06-11

 

Urariano Mota (texto)
Paulo Paiva/DP (foto)

Como sempre, a televisão, a grande mídia, fala dos danos causados pelos protestos à sociedade. Essa informação é conhecida: em todo movimento ou greve, mostra-se o quanto a vida ficou ruim depois dos baderneiros e agitadores. Jamais se mencionam as razões que levam à desordem. Minto, mencionam, no cumprimento do papel de “mostrar o outro lado”. Mas pelo tempo exibido, pela ênfase e eloquência, o outro lado é mínimo frente aos estragos causados. Ensinava Brecht: “Do rio que tudo arrasta, diz-se que é violento. Mas ninguém chama violentas as margens que o comprimem”.
Por que os estudantes ocupam escolas e universidades? Em busca de respostas, ouço depoimentos como o de uma jovem na UFPE:
“Estamos aqui em defesa da educação pública, gratuita e de qualidade, bandeira sob a qual já se unificam milhares de institutos, universidades e escolas secundaristas, das redes federal, estadual e municipal, nos tornando um único movimento de ocupação na educação pública nacional. A PEC 241 – agora PEC 55 – ataca os direitos sociais duramente conquistados, desmonta o já precário estado de bem-estar social, impondo um regime de congelamento orçamentário da União por 20 anos”.

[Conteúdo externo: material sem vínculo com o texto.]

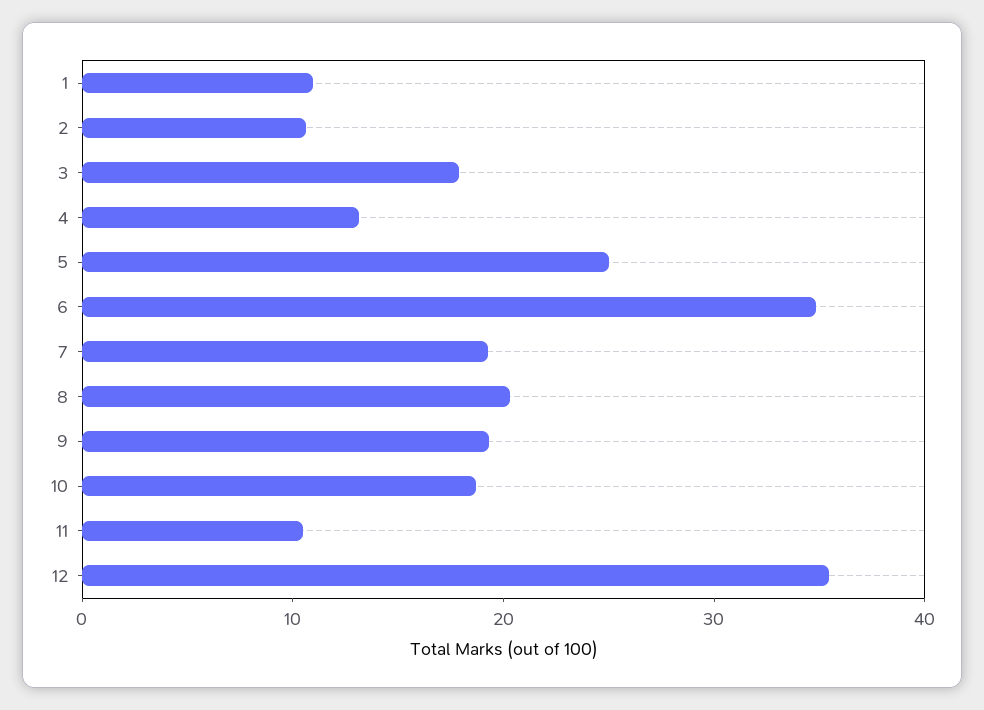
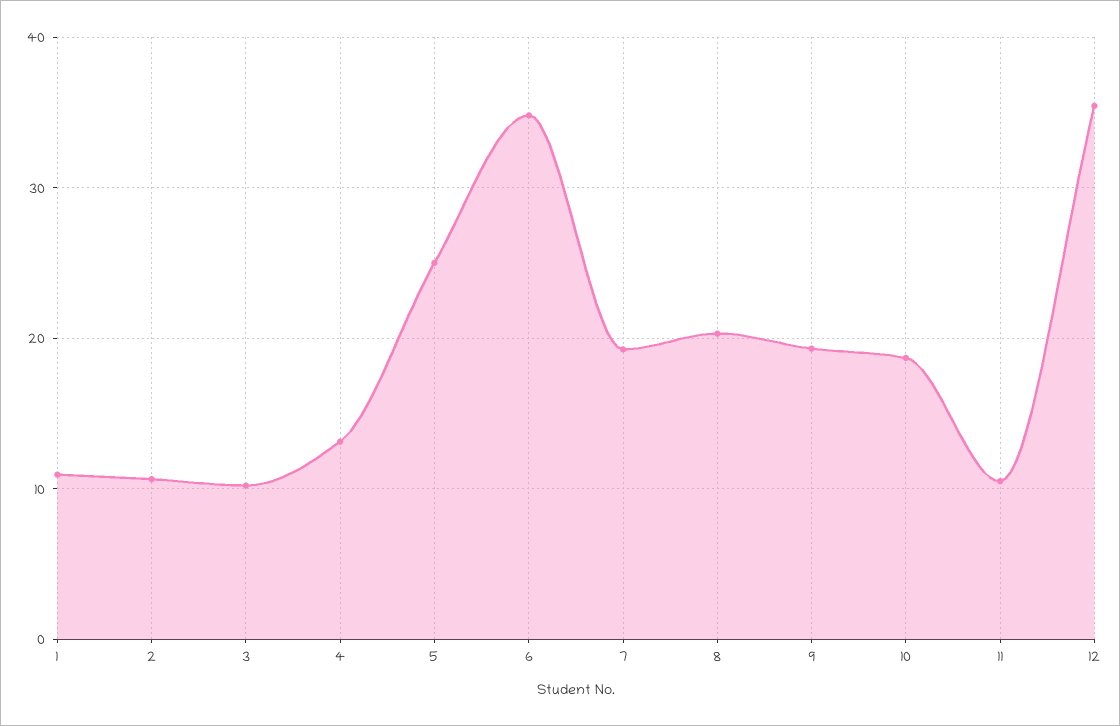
  {
    "1": 11,
    "2": 11,
-   "3": 18,
+   "3": 10,
    "4": 13,
    "5": 25,
    "6": 35,
    "7": 19,
    "8": 20,
    "9": 19,
    "10": 19,
    "11": 11,
    "12": 35
  }

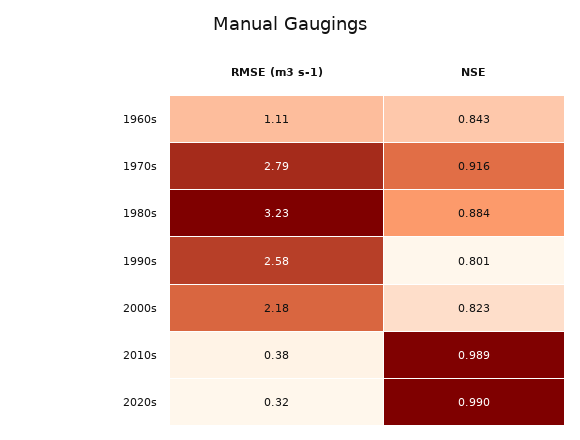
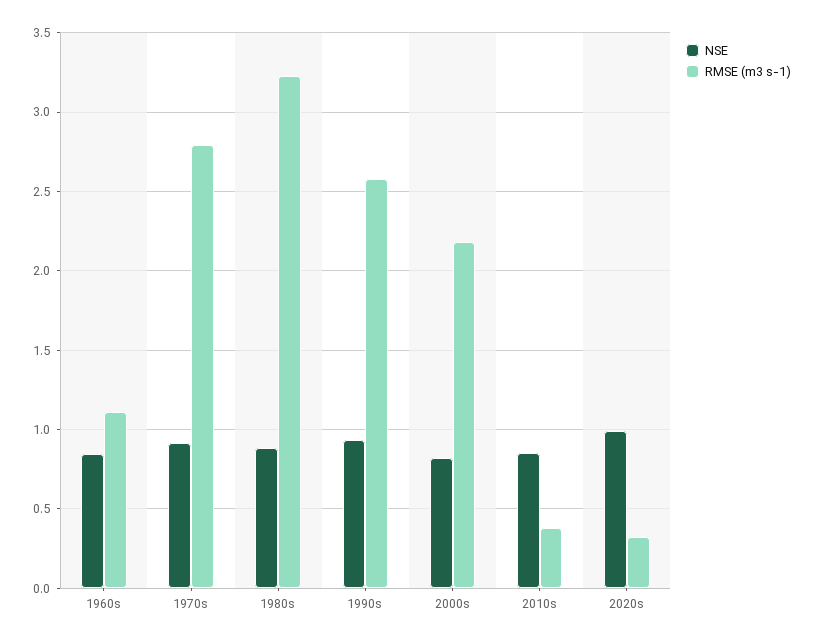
  {
    "RMSE (m3 s-1)": {
      "1960s": 1.11,
      "1970s": 2.79,
      "1980s": 3.23,
      "1990s": 2.58,
      "2000s": 2.18,
      "2010s": 0.38,
      "2020s": 0.32
    },
    "NSE": {
      "1960s": 0.843,
      "1970s": 0.916,
      "1980s": 0.884,
-     "1990s": 0.801,
+     "1990s": 0.95,
      "2000s": 0.823,
-     "2010s": 0.989,
+     "2010s": 0.85,
      "2020s": 0.99
    }
  }

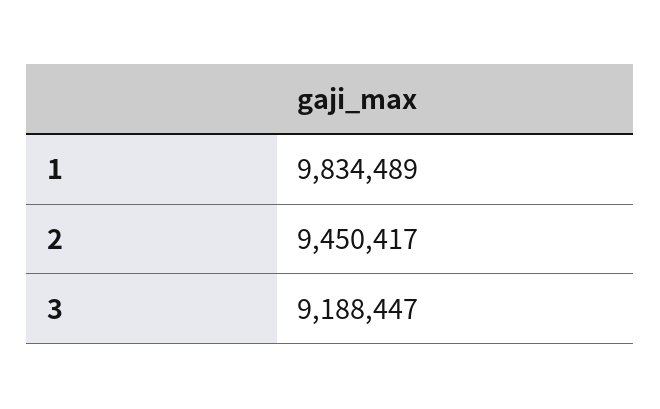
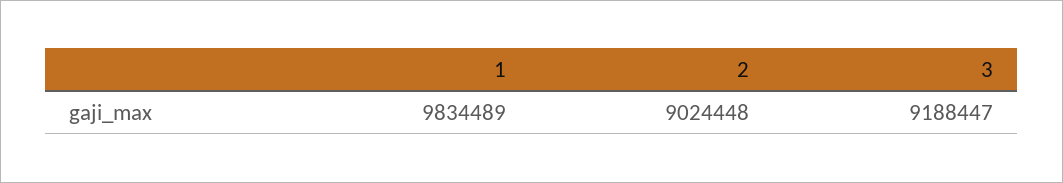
  {
    "1": 9834489,
-   "2": 9450417,
+   "2": 9024448,
    "3": 9188447
  }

Ao que outros estudantes continuam:
“Estamos ocupando a universidade hoje para que amanhã ela não fique esvaziada, para que ela se encha de mais cor e que essa cor seja o povo. Sabemos que a PEC é mais um ataque à classe trabalhadora, porém cada dia de PEC vai ser um dia de barulho. Não tem arrego, ousar lutar e ousar vencer é a única alternativa aceitável.
– M., sexo masculino, 28, História

“Acho que as ocupações são um movimento não tão grande quanto o necessário diante dos cortes que a gente vem sofrendo, mas se crescer em rede, a gente consegue parar o Brasil. Com relação à organização, acho que a divisão em comissões é bastante prática e atrelado às atividades da programação, deixam a ocupação praticável.
– P., sexo feminino, 22, Geografia

“Acho que as ocupações têm contribuído bastante para a formação das e dos estudantes envolvidos por meio das discussões e principalmente do convívio diário, com as divisões de comissões, que permitem cada pessoa contribuir com seu ritmo. Estamos construindo vivências que certamente influenciarão bastante em nossas dinâmicas na universidade e na vida.
– C., pessoa trans, 21, Pedagogia

“Construir as ocupações tem sido uma experiência incrível, em todos os sentidos: político, coletivo, de formação e pessoal. Além de reunirmos forças e vermos as e os estudantes despertando mais e mais pro fazer político, vendo estudantes que até então estavam distantes e apáticas se aproximando, participando, assumindo tarefas. Uma experiência real de coisas que a gente estuda, experiência de democracia real, de construção coletiva e de luta em defesa da classe trabalhadora e dos nossos direitos.
– A., travesti, 28, Serviço Social

“Eu trabalho durante o dia e só tenho a noite livre, que é meu horário de estudo, e sempre venho para as ocupações pois acredito que não é o fato de não haver aulas que a universidade está parada. Pelo contrário, ela está mais viva do que antes. Vejo muitos debates, palestras, exibição de filmes, sempre com a construção coletiva e o entendimento que a universidade é nossa, esse espaço é nosso e a luta também é nossa. Creio que essa PEC seja algo mais nefasto dos últimos tempos para a nossa educação.
– O., sexo masculino, 31, Pedagogia”

Creio que talvez os estudantes não saibam o quanto são fundamentais à juventude que viveu sob mais feroz ditadura. Eles retomam o lugar de gerações anteriores. E o que se foi continua em nova vida pelo fio histórico da indignação. Eles nos falam que somos agentes da duração do tempo, que a nossa vida é a resistência do fugaz. Nós só vivemos enquanto resistimos. Então me vem à lembrança o poeta John Donne, citado por Hemingway na frase “por quem os sinos dobram”. Agora, podemos reinterpretá-lo: “Por quem os jovens ocupam escolas? Ocupam por todos nós, enfim”.